= Jabez Vodrey =

English-American potter (1795–1861)

Jabez Vodrey (1795–1861) is generally thought to be the first English potter to emigrate to and work west of the Appalachian Mountains in the United States.

==Early years==
Vodrey was born on 14 January 1795 in Tunstall, Staffordshire, a centuries-old centre of the English pottery industry. He is thought to be a cousin of Frederick Vodrey, who emigrated from Staffordshire to Dublin, Ireland in the late 19th century and founded an art pottery.

==Emigration and first American potteries==
In 1827, Vodrey and his wife, Sarah Nixon Vodrey, emigrated to Pittsburgh, Pennsylvania, United States, with another Staffordshire potter, William Frost. Vodrey and Frost operated a pottery in Pittsburgh for about two years. In 1829, Vodrey moved alone to Louisville, Kentucky, where he continued to work as a potter for the next decade. In 1839, he moved to Troy, Indiana on the Ohio River, where he took over the operation of the abandoned pottery of James Clews. It was not a success, as skilled labour was almost impossible to procure.

==Years in East Liverpool, Ohio==
In March 1847, Vodrey came to East Liverpool, Ohio, where he found work in the area's booming pottery industry. He began with the manufacture of clay smoking pipes, and by 1848 had formed a partnership with William Woodward, a wealthy farmer. Together, the two men produced simple yellow ware and Rockingham Pottery. Within months, their small pottery was destroyed by fire, but the men began to rebuild the pottery with the financial backing of brothers James and John Simpson Blakely.

The new pottery of Woodward, Blakely and Company called its ware Phoenix, in honor of their success in rising from the ashes of the pottery Woodward and Vodrey had founded together. By 1852, the company employed more than six dozen workers in five buildings.
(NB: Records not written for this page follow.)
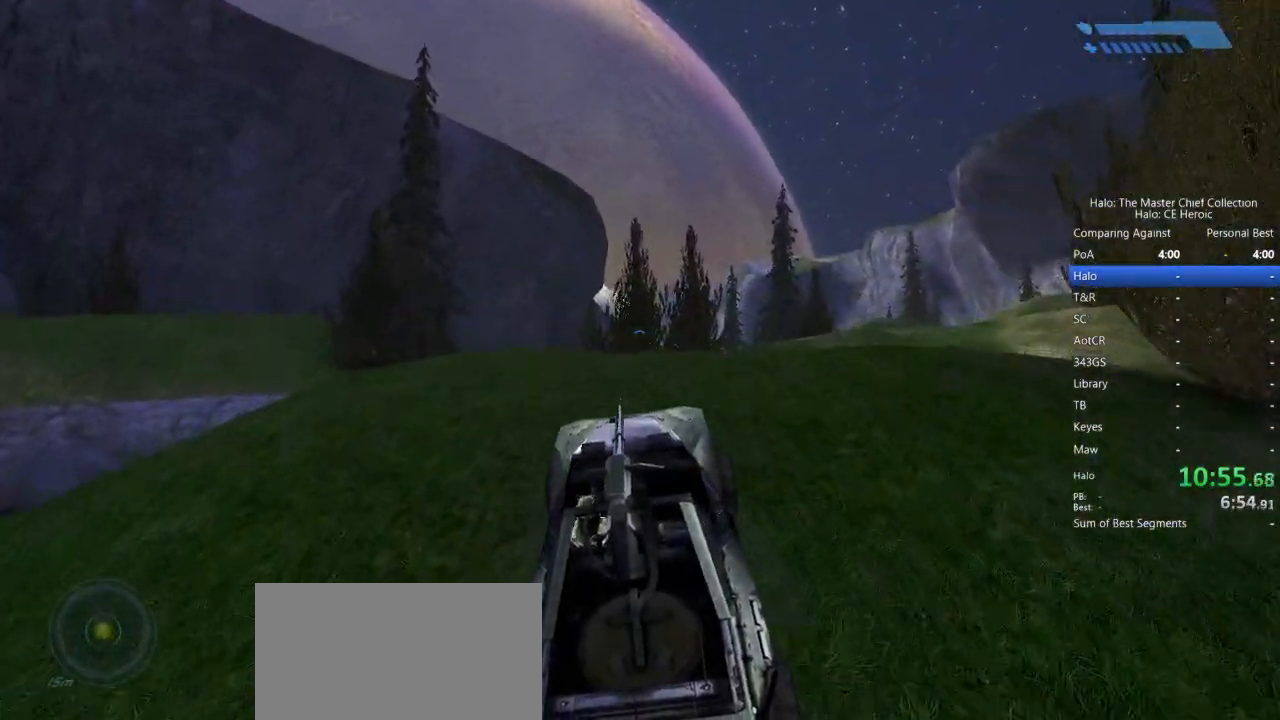
{"keys": ["w"], "mouse": [], "events": []}
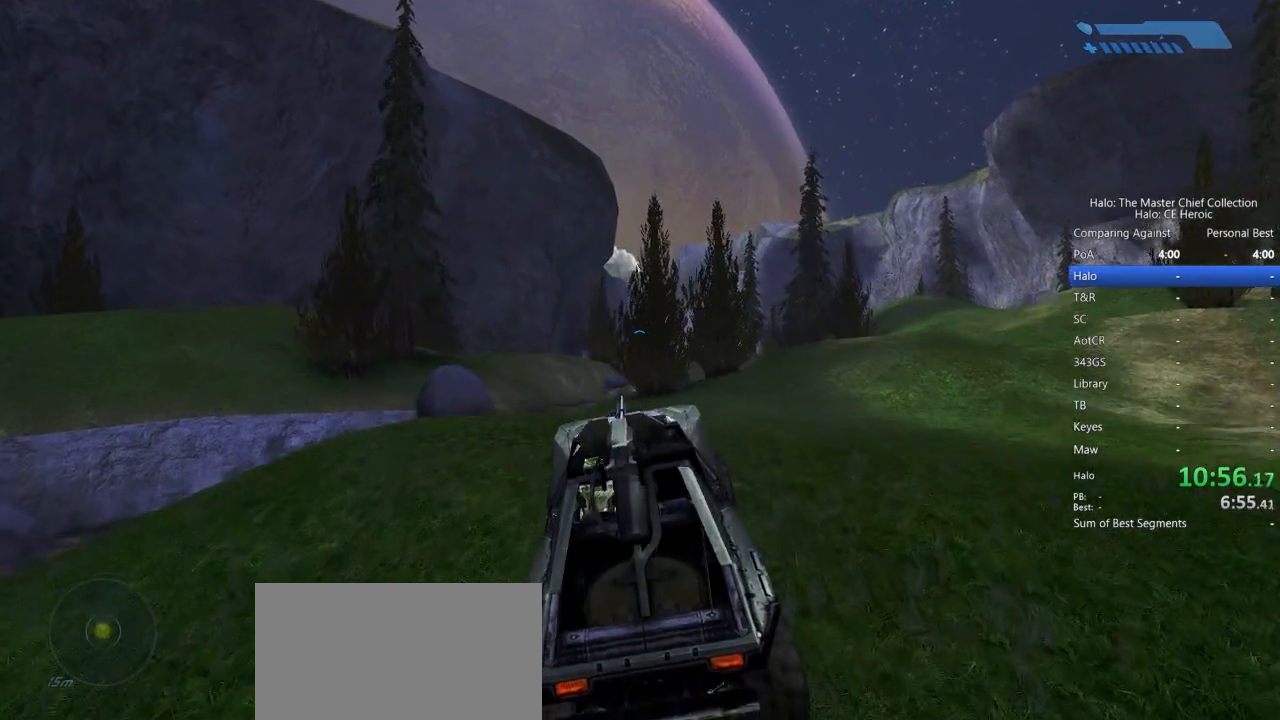
{"keys": ["w"], "mouse": [], "events": []}
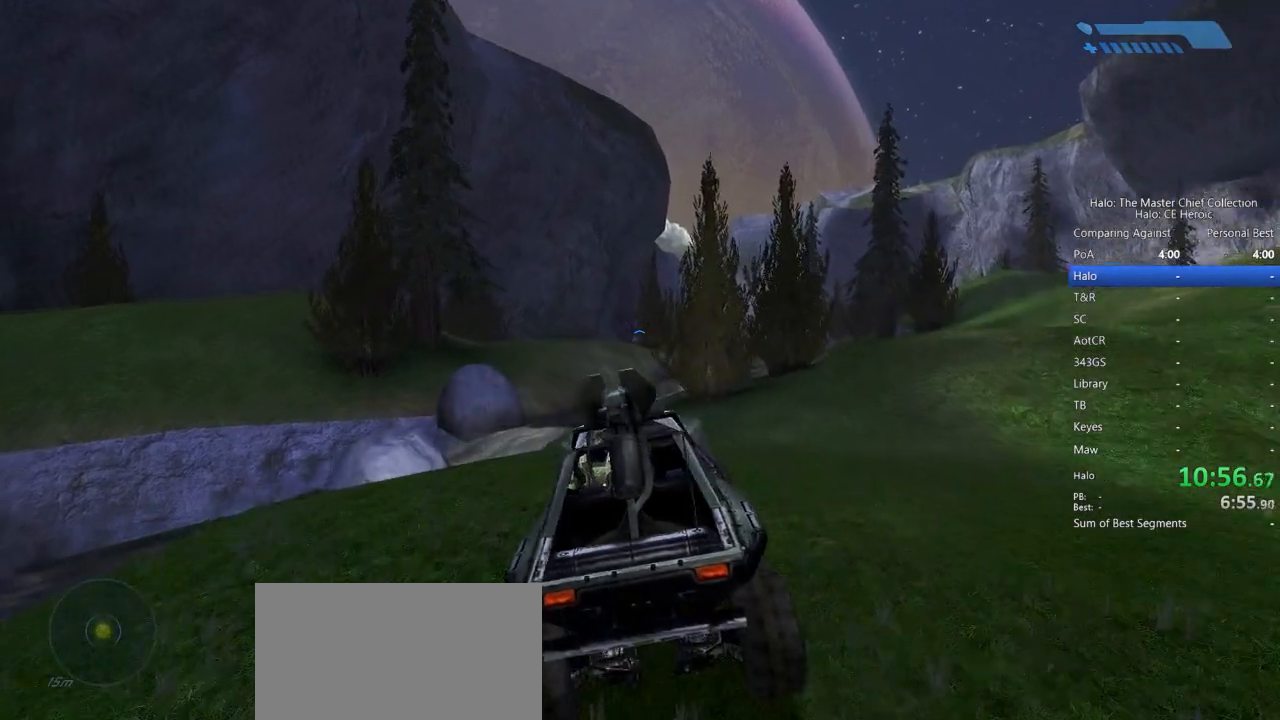
{"keys": ["w"], "mouse": [], "events": []}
A series of serious setbacks, including an Ohio River flood and a strike, decimated the business and by the end of 1857, it was essentially defunct.

Meanwhile, Vodrey's sons William, James and John were busy converting an abandoned East Liverpool church into a pottery. By the spring of 1858, the Vodrey and Brother Pottery Company was operating at full capacity, producing Rockingham and yellow ware. The pottery operated under various names until its eventual permanent closure in 1928.

==Later life==
Jabez Vodrey died in 1861. His son John Wadsworth Vodrey was killed in the Battle of New Hope Church, Georgia while fighting for the Union Army's 46th Pennsylvania Infantry on 25 May 1864. Despite these setbacks, the family pottery prospered for an additional six decades. In 1876, the pottery began production of white ironstone. In 1896, it changed its name to the Vodrey Pottery Company and semi-porcelain became part of its range. Until it closed in 1928, Vodrey Pottery produced domestic and commercial dinnerware and chamber ware. Thus ended a hundred and one years of Vodrey pottery production in the United States, of which most were in what became the nation's pottery capital: East Liverpool, Ohio.

Vodrey and his wife, Sarah Nixon Vodrey, are buried at East Liverpool's Riverview Cemetery. Descendants of the Vodrey family remain in the area.